India · Deficiency · Rickets · Osteoporosis · Pregnancy · Paediatric · Shelcal · Calcirol · Uprise-D3 · Cholecalciferol
☀️ Vit D is fat-soluble — take with a fat-containing meal
🦴 Calcium carbonate: take with meals (needs acid for absorption)
🦴 Calcium citrate: can be taken on empty stomach — better for elderly / on PPIs
⚠️ Max single calcium dose: 500mg elemental (split doses)
⚠️ Vitamin D toxicity: levels >150 ng/mL — do not exceed upper safe limits
| Indication | Vitamin D3 dose | Calcium dose | Duration | Guideline |
|---|---|---|---|---|
| Vit D deficiency (<20 ng/mL) | 60,000 IU weekly × 8 weeks, then 60,000 IU monthly | 500–1000mg elemental/day | Recheck at 3 months | ICMR · Endocrine Society |
| Severe deficiency (<10 ng/mL) | 60,000 IU twice weekly × 6–8 weeks, then monthly | 1000mg/day | Recheck at 3 months | Endocrine Society |
| Maintenance (>30 ng/mL) | 1,000–2,000 IU daily or 60,000 IU monthly | 500–600mg/day | Ongoing | ICMR RDA |
| Nutritional rickets (child) | 60,000 IU weekly × 6–12 weeks (IAP) | 500mg elemental BD × 3 months | 6–12 weeks Vit D + 3m Ca | IAP rickets guidelines |
| Infant prophylaxis (breastfed) | 400 IU daily from day 15 until 2 years | From complementary feeds | Until 2 years | IAP · AAP |
| Osteoporosis (with bisphosphonate) | 800–1000 IU daily | 1000–1200mg elemental/day | Ongoing | IOF · BNF |
| Pregnancy — routine | 600–1000 IU/day or 60,000 IU monthly | 1200mg elemental/day | Throughout pregnancy + 6m postpartum | FOGSI · WHO |
| Pre-eclampsia prevention | 1000 IU/day | 1500–2000mg/day (WHO) | From 20 weeks if low intake | WHO · Cochrane |
India has a paradoxical vitamin D deficiency crisis — despite abundant sunshine, studies show that 70–90% of Indians have inadequate vitamin D levels (25-OH Vit D <20 ng/mL). The reasons are multifactorial: skin pigmentation (melanin reduces UV synthesis), traditional clothing covering most skin, indoor occupational lifestyles, air pollution blocking UV-B, and the near-complete absence of natural dietary vitamin D in vegetarian Indian diets (vitamin D3 is found almost exclusively in oily fish, eggs, and fortified dairy — all poorly represented in the Indian diet).

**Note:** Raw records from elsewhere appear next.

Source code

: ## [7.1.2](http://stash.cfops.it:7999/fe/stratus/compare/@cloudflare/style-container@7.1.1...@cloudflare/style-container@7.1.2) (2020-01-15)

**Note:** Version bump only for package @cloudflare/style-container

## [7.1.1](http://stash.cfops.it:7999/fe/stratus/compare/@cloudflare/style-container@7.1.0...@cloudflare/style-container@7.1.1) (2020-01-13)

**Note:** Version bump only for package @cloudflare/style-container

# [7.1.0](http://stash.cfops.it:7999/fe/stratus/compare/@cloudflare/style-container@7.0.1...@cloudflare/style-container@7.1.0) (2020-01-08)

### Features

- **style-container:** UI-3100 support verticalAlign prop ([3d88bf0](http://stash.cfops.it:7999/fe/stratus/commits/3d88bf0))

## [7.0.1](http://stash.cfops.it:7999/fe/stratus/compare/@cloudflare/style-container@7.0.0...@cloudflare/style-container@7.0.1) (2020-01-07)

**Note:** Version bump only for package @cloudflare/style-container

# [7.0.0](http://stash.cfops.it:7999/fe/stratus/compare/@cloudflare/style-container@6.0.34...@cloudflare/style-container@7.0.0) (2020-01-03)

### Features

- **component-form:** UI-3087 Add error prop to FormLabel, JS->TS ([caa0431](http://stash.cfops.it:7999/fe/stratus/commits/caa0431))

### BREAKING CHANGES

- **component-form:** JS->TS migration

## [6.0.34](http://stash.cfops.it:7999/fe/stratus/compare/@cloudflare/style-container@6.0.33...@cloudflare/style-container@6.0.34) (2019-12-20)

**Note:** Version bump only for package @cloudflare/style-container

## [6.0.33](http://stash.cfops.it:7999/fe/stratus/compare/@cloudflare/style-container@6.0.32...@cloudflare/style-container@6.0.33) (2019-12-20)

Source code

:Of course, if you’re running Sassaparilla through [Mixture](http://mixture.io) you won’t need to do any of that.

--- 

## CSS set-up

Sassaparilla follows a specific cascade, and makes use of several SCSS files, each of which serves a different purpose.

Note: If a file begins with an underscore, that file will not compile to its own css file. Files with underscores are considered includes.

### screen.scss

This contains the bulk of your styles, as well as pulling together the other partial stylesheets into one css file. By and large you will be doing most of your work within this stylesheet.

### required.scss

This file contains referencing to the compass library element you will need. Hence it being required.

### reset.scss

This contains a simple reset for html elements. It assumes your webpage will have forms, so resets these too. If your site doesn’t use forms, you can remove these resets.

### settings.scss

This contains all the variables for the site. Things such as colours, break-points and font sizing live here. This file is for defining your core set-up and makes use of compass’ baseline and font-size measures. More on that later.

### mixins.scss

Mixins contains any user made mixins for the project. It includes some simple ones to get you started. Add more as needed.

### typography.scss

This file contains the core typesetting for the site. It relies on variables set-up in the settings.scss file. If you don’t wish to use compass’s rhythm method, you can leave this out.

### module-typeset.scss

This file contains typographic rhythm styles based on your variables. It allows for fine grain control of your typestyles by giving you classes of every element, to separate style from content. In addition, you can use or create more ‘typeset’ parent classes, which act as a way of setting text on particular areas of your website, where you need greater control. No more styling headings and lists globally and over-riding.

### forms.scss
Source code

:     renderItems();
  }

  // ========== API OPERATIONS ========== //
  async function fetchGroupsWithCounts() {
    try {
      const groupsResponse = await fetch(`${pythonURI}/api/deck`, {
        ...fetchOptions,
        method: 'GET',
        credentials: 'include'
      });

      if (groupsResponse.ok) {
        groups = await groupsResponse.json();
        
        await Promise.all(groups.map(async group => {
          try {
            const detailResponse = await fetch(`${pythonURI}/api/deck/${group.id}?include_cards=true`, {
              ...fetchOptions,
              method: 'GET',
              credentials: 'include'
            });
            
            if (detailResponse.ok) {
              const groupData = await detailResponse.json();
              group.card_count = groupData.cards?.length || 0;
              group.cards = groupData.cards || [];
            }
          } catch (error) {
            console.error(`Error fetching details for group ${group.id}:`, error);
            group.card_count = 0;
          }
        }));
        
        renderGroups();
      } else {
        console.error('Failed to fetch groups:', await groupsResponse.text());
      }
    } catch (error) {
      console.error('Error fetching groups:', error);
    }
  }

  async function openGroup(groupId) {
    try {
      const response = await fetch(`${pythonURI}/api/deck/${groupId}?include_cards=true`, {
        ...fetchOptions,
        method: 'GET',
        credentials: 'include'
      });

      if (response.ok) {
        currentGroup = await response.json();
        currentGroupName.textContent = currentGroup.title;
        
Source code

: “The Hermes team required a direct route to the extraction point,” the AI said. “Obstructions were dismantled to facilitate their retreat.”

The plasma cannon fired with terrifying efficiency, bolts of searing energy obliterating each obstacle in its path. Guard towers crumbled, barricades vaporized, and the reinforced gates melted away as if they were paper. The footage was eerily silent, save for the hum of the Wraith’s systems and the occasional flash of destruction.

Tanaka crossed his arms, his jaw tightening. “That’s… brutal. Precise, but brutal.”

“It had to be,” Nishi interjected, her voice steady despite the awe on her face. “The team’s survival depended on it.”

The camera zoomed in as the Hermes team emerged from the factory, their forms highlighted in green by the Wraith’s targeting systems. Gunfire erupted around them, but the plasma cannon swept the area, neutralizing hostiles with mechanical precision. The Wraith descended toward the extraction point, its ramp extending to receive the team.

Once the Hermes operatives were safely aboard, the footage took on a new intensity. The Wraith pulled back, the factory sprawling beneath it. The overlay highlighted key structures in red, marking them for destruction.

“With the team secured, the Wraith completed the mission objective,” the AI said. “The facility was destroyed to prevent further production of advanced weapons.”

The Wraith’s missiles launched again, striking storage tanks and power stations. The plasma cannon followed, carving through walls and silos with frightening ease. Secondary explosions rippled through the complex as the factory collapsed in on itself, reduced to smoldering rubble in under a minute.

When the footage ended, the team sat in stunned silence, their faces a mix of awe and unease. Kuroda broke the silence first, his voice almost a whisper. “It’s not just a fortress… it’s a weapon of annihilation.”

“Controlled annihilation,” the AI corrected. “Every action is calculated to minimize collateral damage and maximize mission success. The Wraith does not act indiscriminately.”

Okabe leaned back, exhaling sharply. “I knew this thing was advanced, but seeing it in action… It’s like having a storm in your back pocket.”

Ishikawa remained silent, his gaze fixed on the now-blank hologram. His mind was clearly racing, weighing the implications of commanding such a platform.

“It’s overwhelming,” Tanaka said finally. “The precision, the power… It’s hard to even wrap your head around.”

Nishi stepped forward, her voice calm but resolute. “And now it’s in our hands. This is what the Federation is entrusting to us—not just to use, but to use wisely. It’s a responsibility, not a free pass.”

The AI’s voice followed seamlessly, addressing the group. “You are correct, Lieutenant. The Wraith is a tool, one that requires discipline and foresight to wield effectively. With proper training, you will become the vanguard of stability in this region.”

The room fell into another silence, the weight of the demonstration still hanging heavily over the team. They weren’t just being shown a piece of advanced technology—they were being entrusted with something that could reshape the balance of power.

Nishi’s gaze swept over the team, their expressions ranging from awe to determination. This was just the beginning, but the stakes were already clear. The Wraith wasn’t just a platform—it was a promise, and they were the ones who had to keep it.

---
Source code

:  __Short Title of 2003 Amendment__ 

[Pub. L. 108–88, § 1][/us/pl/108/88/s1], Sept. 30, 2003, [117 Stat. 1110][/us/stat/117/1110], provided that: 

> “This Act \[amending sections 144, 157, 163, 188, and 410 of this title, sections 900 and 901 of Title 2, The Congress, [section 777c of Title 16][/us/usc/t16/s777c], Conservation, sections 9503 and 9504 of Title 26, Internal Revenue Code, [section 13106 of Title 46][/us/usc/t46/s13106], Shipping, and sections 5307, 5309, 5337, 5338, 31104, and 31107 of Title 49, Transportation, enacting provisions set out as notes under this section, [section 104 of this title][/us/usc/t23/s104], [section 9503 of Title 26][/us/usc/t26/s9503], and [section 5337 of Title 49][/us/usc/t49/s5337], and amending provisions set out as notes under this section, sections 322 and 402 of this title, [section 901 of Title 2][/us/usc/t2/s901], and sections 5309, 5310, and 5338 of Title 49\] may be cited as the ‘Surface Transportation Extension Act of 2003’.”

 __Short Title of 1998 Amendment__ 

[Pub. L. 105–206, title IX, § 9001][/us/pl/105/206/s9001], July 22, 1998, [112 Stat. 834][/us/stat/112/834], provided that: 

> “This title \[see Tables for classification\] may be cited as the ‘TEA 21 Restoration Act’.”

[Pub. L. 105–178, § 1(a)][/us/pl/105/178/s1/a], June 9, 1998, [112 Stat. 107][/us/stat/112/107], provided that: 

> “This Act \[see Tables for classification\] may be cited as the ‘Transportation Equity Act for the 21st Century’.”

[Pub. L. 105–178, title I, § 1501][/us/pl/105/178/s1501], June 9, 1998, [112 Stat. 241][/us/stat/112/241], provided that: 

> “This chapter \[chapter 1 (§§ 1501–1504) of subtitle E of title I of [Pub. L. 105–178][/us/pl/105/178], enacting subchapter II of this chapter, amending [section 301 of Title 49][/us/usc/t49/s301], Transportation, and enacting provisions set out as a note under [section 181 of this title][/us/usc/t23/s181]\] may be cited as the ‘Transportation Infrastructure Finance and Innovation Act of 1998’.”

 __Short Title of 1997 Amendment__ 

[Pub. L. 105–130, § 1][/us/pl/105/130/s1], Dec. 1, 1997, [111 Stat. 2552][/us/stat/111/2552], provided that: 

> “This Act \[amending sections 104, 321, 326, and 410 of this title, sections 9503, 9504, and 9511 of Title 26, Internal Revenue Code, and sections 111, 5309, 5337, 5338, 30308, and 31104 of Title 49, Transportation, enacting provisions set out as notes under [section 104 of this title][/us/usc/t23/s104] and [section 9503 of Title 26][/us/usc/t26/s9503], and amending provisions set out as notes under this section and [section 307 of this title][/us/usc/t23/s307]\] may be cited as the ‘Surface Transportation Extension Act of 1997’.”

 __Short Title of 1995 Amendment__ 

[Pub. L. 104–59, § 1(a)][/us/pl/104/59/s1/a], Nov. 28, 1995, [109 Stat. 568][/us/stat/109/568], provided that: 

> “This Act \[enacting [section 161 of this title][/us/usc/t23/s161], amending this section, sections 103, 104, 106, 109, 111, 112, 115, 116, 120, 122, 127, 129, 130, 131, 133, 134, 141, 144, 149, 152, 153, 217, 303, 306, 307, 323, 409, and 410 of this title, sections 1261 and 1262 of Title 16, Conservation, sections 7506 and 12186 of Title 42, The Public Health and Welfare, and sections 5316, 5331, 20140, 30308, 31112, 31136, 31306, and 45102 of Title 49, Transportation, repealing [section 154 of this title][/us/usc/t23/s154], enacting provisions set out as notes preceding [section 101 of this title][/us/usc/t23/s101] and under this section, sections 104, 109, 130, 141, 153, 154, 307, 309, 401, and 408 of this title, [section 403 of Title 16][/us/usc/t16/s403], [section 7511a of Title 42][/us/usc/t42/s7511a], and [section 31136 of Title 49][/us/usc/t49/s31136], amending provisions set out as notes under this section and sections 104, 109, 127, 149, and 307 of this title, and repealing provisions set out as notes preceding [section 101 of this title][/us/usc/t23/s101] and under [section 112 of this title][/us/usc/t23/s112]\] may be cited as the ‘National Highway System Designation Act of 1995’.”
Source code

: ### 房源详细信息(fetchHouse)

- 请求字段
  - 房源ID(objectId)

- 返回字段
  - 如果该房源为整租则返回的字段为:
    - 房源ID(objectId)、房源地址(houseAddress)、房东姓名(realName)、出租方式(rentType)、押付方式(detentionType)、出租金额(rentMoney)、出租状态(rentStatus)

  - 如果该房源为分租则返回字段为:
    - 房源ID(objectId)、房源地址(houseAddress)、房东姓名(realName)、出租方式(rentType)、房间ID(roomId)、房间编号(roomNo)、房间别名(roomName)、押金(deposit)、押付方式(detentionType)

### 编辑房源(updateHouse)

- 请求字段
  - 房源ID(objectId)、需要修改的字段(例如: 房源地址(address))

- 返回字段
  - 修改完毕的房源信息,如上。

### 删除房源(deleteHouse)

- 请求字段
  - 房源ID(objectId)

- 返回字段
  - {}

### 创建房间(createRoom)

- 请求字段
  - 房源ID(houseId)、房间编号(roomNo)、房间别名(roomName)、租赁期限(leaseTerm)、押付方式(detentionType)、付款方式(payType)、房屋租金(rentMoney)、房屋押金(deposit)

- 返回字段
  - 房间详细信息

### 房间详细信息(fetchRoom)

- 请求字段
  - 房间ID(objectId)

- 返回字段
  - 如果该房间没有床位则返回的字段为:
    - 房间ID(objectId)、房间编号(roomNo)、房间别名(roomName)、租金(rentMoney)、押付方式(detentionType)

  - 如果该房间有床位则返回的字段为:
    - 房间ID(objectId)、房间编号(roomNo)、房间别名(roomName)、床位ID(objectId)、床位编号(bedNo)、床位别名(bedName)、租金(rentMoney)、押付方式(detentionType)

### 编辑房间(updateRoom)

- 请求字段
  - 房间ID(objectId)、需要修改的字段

Unlike Western countries where daily supplementation (1000–2000 IU/day) is standard, Indian practice overwhelmingly uses high-dose intermittent therapy. The 60,000 IU cholecalciferol sachet or capsule (Calcirol, Uprise-D3, D-Rise) has become the de facto standard supplementation unit in India — prescribed weekly for deficiency loading and monthly for maintenance. This is supported by Indian endocrinology consensus and is practical for the Indian healthcare context where daily compliance is lower. The loading phase is 8 weekly doses (total 480,000 IU) followed by monthly maintenance.
In India, nutritional rickets is frequently calcium-deficiency rickets rather than vitamin D-deficiency rickets — an important distinction because treatment requires high-dose calcium supplementation alongside vitamin D. The IAP rickets guidelines recommend calcium 500 mg elemental twice daily for 3 months in addition to vitamin D 60,000 IU weekly for 6–12 weeks. Without adequate calcium, vitamin D loading alone is insufficient for radiological healing. Signs of calcium-deficiency rickets: hypocalcaemia, positive Trousseau and Chvostek signs, and a diet predominantly based on cereals with limited dairy.
Vitamin D toxicity (hypervitaminosis D) occurs when serum 25-OH Vit D exceeds 150 ng/mL, causing hypercalcaemia, hypercalciuria, nephrocalcinosis, and eventually renal failure. The upper tolerable intake limit (UL) for adults is 4,000 IU/day for chronic use; safe upper limit for short-term treatment in deficiency is higher. With standard Indian protocols (60,000 IU weekly × 8 weeks = 480,000 IU loading), toxicity is extremely rare in adults. However, caution is required in sarcoidosis, granulomatous diseases, primary hyperparathyroidism, and in patients already on calcitriol — these conditions cause excessive conversion of vitamin D to its active form.